Shallow Grave (1994)
I don't generally care much for stories where the core characters are obnoxious assholes and never really grow, but Danny Boyle's directorial debut hits a bit different for me. It's a bit of the mixture of the blunt honesty on how crappy these people (and people in general) can be as well as the tone and atmosphere created by the technical assuredness of the film. The camera work and lighting essentially form another character that imbues everything with a sense of suspense, claustrophobia, and doom.
The story follows three young professionals who share a flat and enjoy torturing potential new roommates. They finally accept a new roommate who immediately dies of a drug overdose and leaves behind a suspicions suitcase full of money. Greed and distrust soon take over, plus the looming threat of who the money may have originally belonged to.
The other plus to the film is that it features a young Chris Eccleston as well as Ewan McGregor in his second film acting role. Kerry Fox gives a great performance, plus you get a nice appearance from Ken Stott. The cast really enhances the sense of general cruelty and casual greed the film is striving for, so it feels like an interesting mix between noir, punk, and yuppy greed.
If you're in the mood to watch shitty people being shitty and then shitty things happening to said shitty people, then definitely give this a shot.
I have a really mixed bag of reactions to this film, and some of that is an odd sense of being slightly disappointed in myself for not liking it more? Let's see if I can explain that better.
So the film follows a video game developer who has created a reality-like game (note this did come out the month after the Matrix) who has to go on the run as extremists want to murder her. She is aided by a publicist and she introduces him to the world of her game because they need to make sure it's not broken. The bulk of the film deals with the different layers of reality occurring and the question of what really is reality.
Now generally that's my bag, but it feels oddly clumsy for a David Cronenberg film. I think the bulk of that is the direction of the acting because frankly everyone is just shy of terrible (but on purpose). Which is weird because it features the likes of Jude Law, Ian Holm, and Christopher Eccleston but they're all doing terrible accents which (spoiler for a film from 1999) go away at the end and we can hear their natural accents. Also, Jennifer Jason Leigh is the lead and I would say she gives the performance of a dead fish but there are actual dead mutant fish in this film that give better performances.
The film shines when we hit the usual Cronenberg body horror and gross squishy stuff, which are there but they feel like they're in the back seat performing service for the 'reality shift' story elements. And maybe that reality shift element would have felt fresher back then, but watching this now it just felt kind of meh. On the flipside, Jude Law eating a weird mutant fish meal and then constructing a bone/flesh gun out of it to assassinate a waiter hits me a bit more for some reason. Go figure.
The film also feels disjointed, and while a chunk of that is on purpose it never really feels like it's to any benefit of the storytelling. We have a few too many things going on between the icky Cronenberg squishyness and the layers of reality, and by the end the squishy elements had no relevant bearing so Cronenberg could have maybe left them out for the benefit of the story. However, that's the best stuff in here, so glad he didn't.

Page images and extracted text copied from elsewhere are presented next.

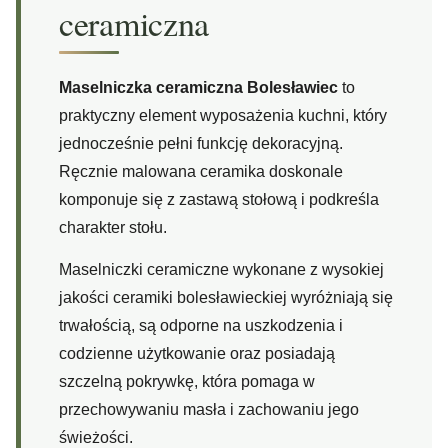
ceramiczna
Maselniczka ceramiczna Bolesławiec
to
praktyczny element wyposażenia kuchni, który
jednocześnie pełni funkcję dekoracyjną.
Ręcznie malowana ceramika doskonale
komponuje się z zastawą stołową i podkreśla
charakter stołu.
Maselniczki ceramiczne wykonane z wysokiej
jakości ceramiki bolesławieckiej wyróżniają się
trwałością, są odporne na uszkodzenia i
codzienne użytkowanie oraz posiadają
szczelną pokrywkę, która pomaga w
przechowywaniu masła i zachowaniu jego
świeżości.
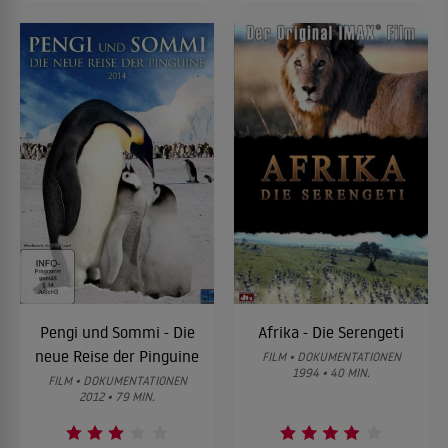
Pengi und Sommi - Die
Afrika - Die Serengeti
neue Reise der Pinguine
FILM • DOKUMENTATIONEN
1994 • 40 MIN.
FILM • DOKUMENTATIONEN
2012 • 79 MIN.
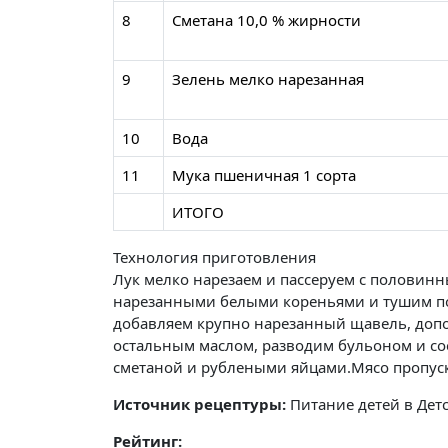
8
Сметана 10,0 % жирности
9
Зелень мелко нарезанная
10
Вода
11
Мука пшеничная 1 сорта
ИТОГО
Технология приготовления
Лук мелко нарезаем и пассеруем с половинн
нарезанными белыми кореньями и тушим по
добавляем крупно нарезанный щавель, допо
остальным маслом, разводим бульоном и с
сметаной и рублеными яйцами.Мясо пропуска
Источник рецептуры:
Питание детей в Детс
Рейтинг:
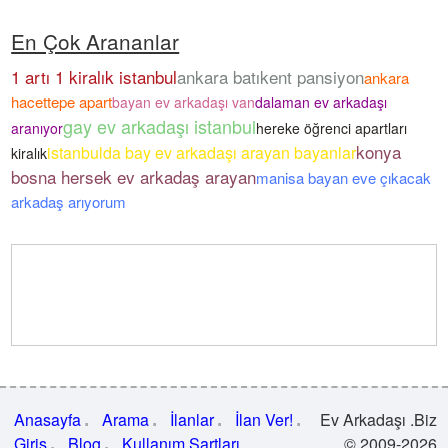
En Çok Arananlar
1 artı 1 kiralık istanbul
ankara batıkent pansiyon
ankara
hacettepe apart
bayan ev arkadaşı van
dalaman ev arkadaşı
gay ev arkadaşı istanbul
aranıyor
hereke öğrenci apartları
konya
istanbulda bay ev arkadaşı arayan bayanlar
kiralık
bosna hersek ev arkadaş arayan
manisa bayan eve çıkacak
arkadaş arıyorum
Anasayfa
Arama
İlanlar
İlan Ver!
Ev Arkadaşı .Biz
Giriş
Blog
Kullanım Şartları
© 2009-2026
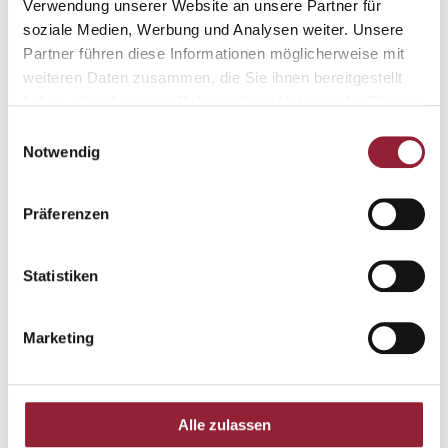
Verwendung unserer Website an unsere Partner für
soziale Medien, Werbung und Analysen weiter. Unsere
Partner führen diese Informationen möglicherweise mit
Werdegang
weiteren Daten zusammen, die Sie ihnen bereitgestellt
haben oder die sie im Rahmen Ihrer Nutzung der Dienste
Professor für Konzepte und Methoden der Sozialen
gesammelt haben.
Einwilligungsauswahl
Arbeit an der Katholischen Hochschule Freiburg (seit
Notwendig
2020)
Vertrauensdozent der Hans-Böckler-Stiftung (seit
2015)
Präferenzen
Professor für Soziale Arbeit und Politik an der Dualen
Hochschule Baden-Württemberg Villingen-
Statistiken
Schwenningen (2014-2020)
Promotion in Soziologie am Institut für
Sozialwissenschaften der Humboldt-Universität zu
Marketing
Berlin (2013)
Lehrbeauftragter für Gemeinwesenarbeit an der
Fachhochschule Basel/Nordwestschweiz (2008-2010)
Alle zulassen
Lehrbeauftragter für Wissenschaft und Praxis der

I think I'm supposed to appreciate the 'what is reality' stuff a bit more, but by the end it does the whole 'oh it was just another layer inside another layer inside another layer, glad we're out UH-OH BUT ARE WE?' and I was just tired of listening to Jude Law's fake accent by that point. I still want to say this is good, but it's oddly exhausting.
So come for the inception, but really, stay for the fish guns.
Blue Velvet (1986)
First time for me as I'm slowly hitting a bunch of Lynch films.
There's really not much I can say to add to the discussion of a Lynch film that's been endlessly dissected for 36 years, but if you've never seen here's a few random notes:
- It's pretty much a proto-Twin Peaks and hits a lot of similar notes, but also has plenty of its own flair.
- Great performances all around, but I really love Laura Dern and didn't realize she was in this when I started watching. Same with Dean Stockwell and his sequence is great.
- I love the visual element of the insects and their symbolism for darkness crawling just under the surface, and that immediately made me think of Morrison's use of bugs in Multiversity.
- I know I should just leave it as 'one of those Lynch things that never gets explained', but like seriously if anyone can explain The Yellow Man's presence in the last scene where he's mortally wounded with a head shot but has been propped up to still stand for some reason, please do hit me up with a reply here. It's less about why he's there and more about why is he propped up.
If you're in a neo-noir kind of mood or haven't hit much of Lynch's films then I definitely recommend giving this a watch. It's interesting to see where he was aiming at before he hit Twin Peaks and what elements he carries over into that and other works, plus it's just a great visual treat with some amazing performances.